CategoricalData / CQL

Categorical Query Language IDE
http://categoricaldata.net
299 stars 23 forks source link

How to constrain the id of a generator given an existing instance? #46

Closed o1lo01ol1o closed 4 years ago

o1lo01ol1o commented 4 years ago

Sorry if this is not the place for these questions, but I couldn't figure this out from the examples.

I have a dataset from postgres that has a number of columns defined as non-sequential, integer-valued enumerations. Elsewhere, there is documentation on each of element of these enumerations. How can I import the data from jdbc and ensure that the appropriate generators use the correct id values for the correct multi equations?

For example, say I had the following:


schema S = literal : sql {
    entities
        Foo 
        Bar
    foreign_keys
        bar_type : Foo -> Bar
    attributes
        bar_type_description : Bar -> Varchar 
 }

instance J = import_jdbc "jdbc:postgresql://localhost/foo"  : S {
    Foo -> 
        "
        SELECT row_number() OVER () as id
          , cast(bar_type as integer) as bar_type
          from foo
        "
        Bar -> "
           SELECT cast(bar_type as integer) as id,
           null as bar_type_description 
           from foo
           "
}

instance BarTypes = literal : S {
    imports 
        J
    generators 
        b1 b3 b1111 : Bar
    multi_equations 
    bar_type_description -> {b1 Bur, b3 Bhar, b1111 Bargh}

}

And in the data bar_type is only ever one of 1, 3, 1111; I'd like to make sure that the multi equations provide the correct string for the correct id.

wisnesky commented 4 years ago

Ah, good question: the answer is, you can’t. CQL will not allow you to use generator names as data, as that would break the principle that no CQL query can distinguish isomorphic databases.

Instead, anything that you want to be treated as data must be imported as an attribute. Think of the “id” column being imported as a “meaningless autogenerated row identifier” used only to connect foreign keys. If you want to get access to the value, you’ll need an attribute, which you can then populate using the id column. As your data migrates, these generators will change, but the value held in the attribute will not.

### COLLECTED MATERIAL:
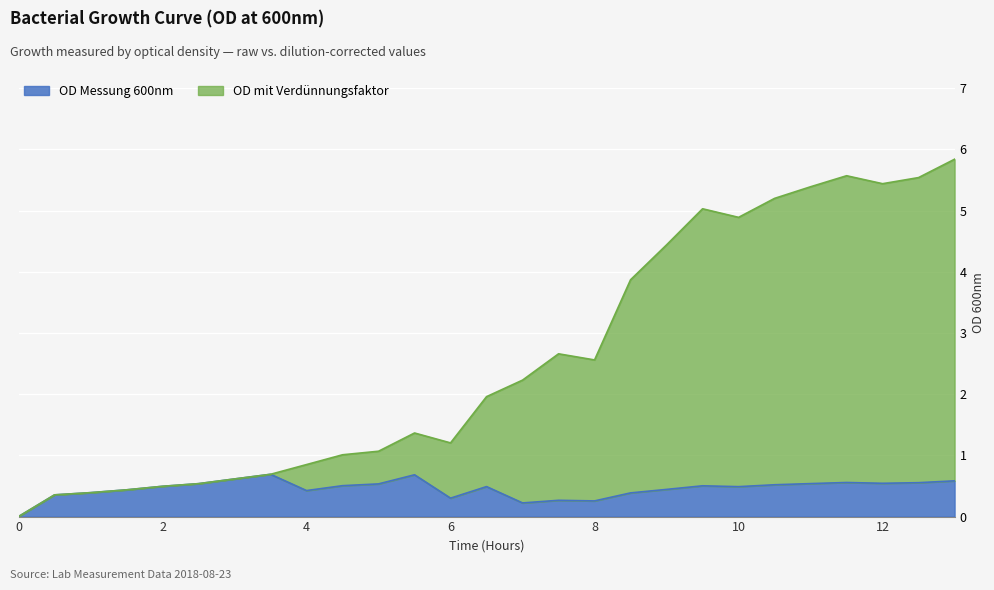

What is the value of the OD Messung 600nm point at the 15th from the left?

0.2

### PROBLEM 1:
In the CQL thread, what is the Spanish translation of "Instead, anything that you want to be treated as data must be imported as an attribute."?
### PROBLEM 2:
According to the CQL thread, what principle would be broken if CQL allowed generator names to be used as data?

### RESPONSE BOX 1:
En cambio, todo lo que quieras que se trate como datos debe importarse como un atributo.

### RESPONSE BOX 2:
The principle that no CQL query can distinguish isomorphic databases.